The Aurora City Council voted unanimously on Monday to launch an independent investigation into the death of Elijah McClain, who died last summer after authorities placed him in a chokehold and injected him with ketamine during an attempted arrest.
The 23-year-old Black man’s death sparked international outrage and helped fuel the protest movement against police brutality earlier this summer across the state.
City officials will bring on Jonathan Smith, who leads the Washington Lawyers’ Committee for Civil Rights and Urban Affairs in Washington, D.C. Smith worked in the U.S. Department of Justice during the Obama administration and led a civil investigation of the Ferguson, Missouri, police department after the death of Michael Brown there.
Aurora City Manager Jim Twombly told city council members Monday that Smith will lead the investigation into every minute that McClain was in contact with an Aurora city official.
This will start with the 911 call that brought three Aurora police officers to McClain, who was walking down the street after going to a convenience store. It will go through the arrest, where he was placed into two chokeholds through the ambulance ride to the hospital, where McClain suffered cardiac arrest after being administered ketamine. Police were called to check on him after a person saw him wearing a ski mask and said he looked “sketchy.”
Smith and his team will look at anything they want in the probe, including body camera tape and investigative files.
Twombly told city council members the city also plans to hire at least one additional investigator with a medical background to probe the ketamine use by Aurora Fire and Rescue.
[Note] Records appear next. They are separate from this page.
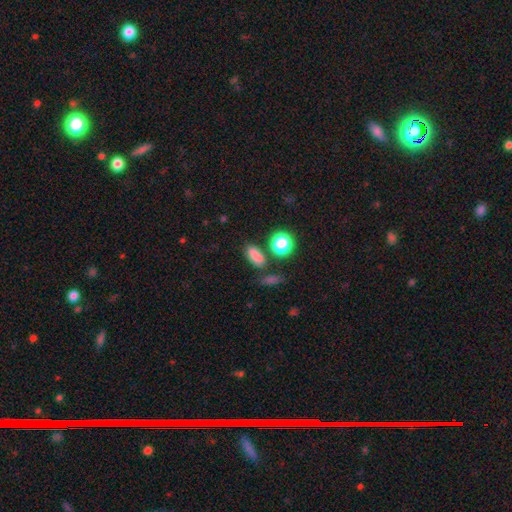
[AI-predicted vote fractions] Q: Smooth or featured?
A: smooth (79%); runner-up: star or artifact (15%)
Q: How rounded?
A: in between (75%); runner-up: round (18%)
Q: Merging?
A: none (69%); runner-up: minor disturbance (13%)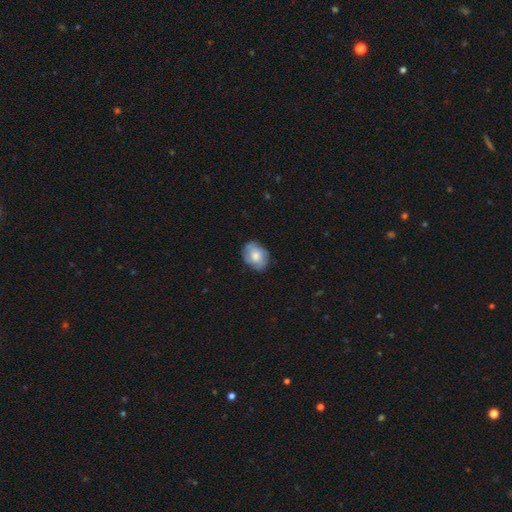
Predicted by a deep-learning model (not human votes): Q: Smooth or featured?
A: smooth (55%); runner-up: featured or disk (38%)
Q: How rounded?
A: in between (63%); runner-up: round (36%)
Q: Merging?
A: none (73%); runner-up: minor disturbance (21%)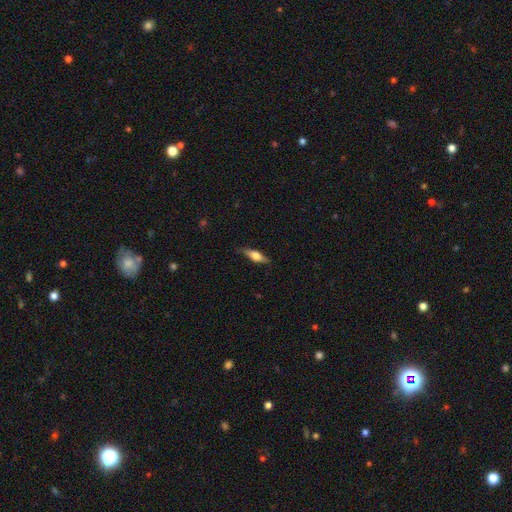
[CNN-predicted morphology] type=smooth (49%); merging=none (81%).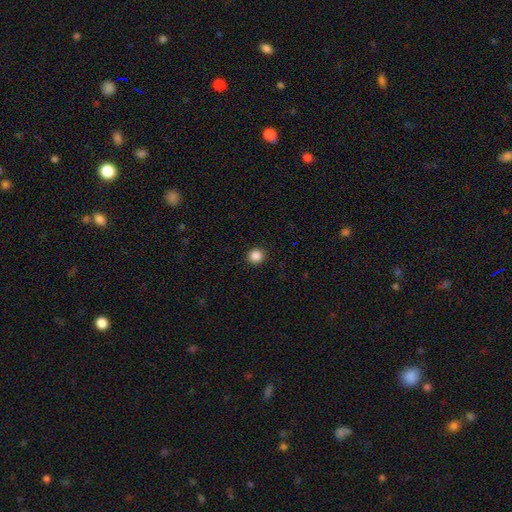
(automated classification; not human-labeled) Morphology: type=smooth (87%); roundness=round (91%); merging=none (93%).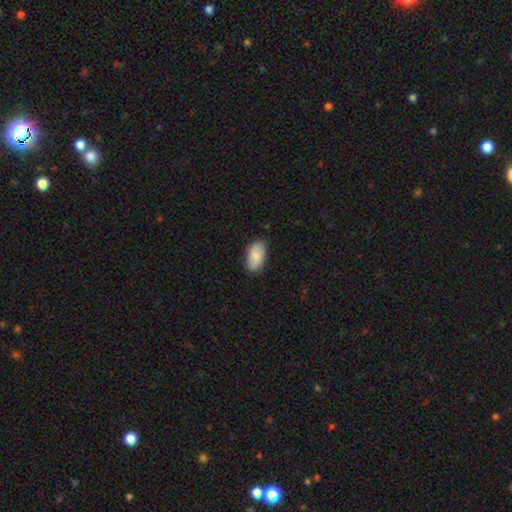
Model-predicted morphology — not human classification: type=smooth (81%); roundness=in between (94%); merging=none (80%).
“The role of city manager will be to be a contact administrator in this. There won’t be any official employee control,” he said. “The final report will be made public when the investigation is completed.”
This is one of a handful of investigations ongoing into McClain’s death last August.
Adams County District Attorney Dave Young declined to press criminal charges last year against the cops involved.
That decision sparked ire among Black Lives Matter protesters and among lawmakers at the state capital this summer, who worked to pass a comprehensive police accountability reform bill. McClain’s parents prominently testified in favor of the proposed law.
Gov. Jared Polis tweeted that as a father, his “heart breaks” for McClain’s family. He appointed state Attorney General Phil Weiser to look into whether the cops involved should face any criminal charges. The Federal Bureau of Investigation is also looking into McClain’s death. And McClain’s family lawyer, Mari Newman, has said she has started her own investigation into the death.
Aurora city council member Allison Hiltz said it’s been difficult to find investigators without any conflict of interest to help lead the probe. Council mostly looked at experts out of state. She noted they hope to not “be duplicative” with the other investigations.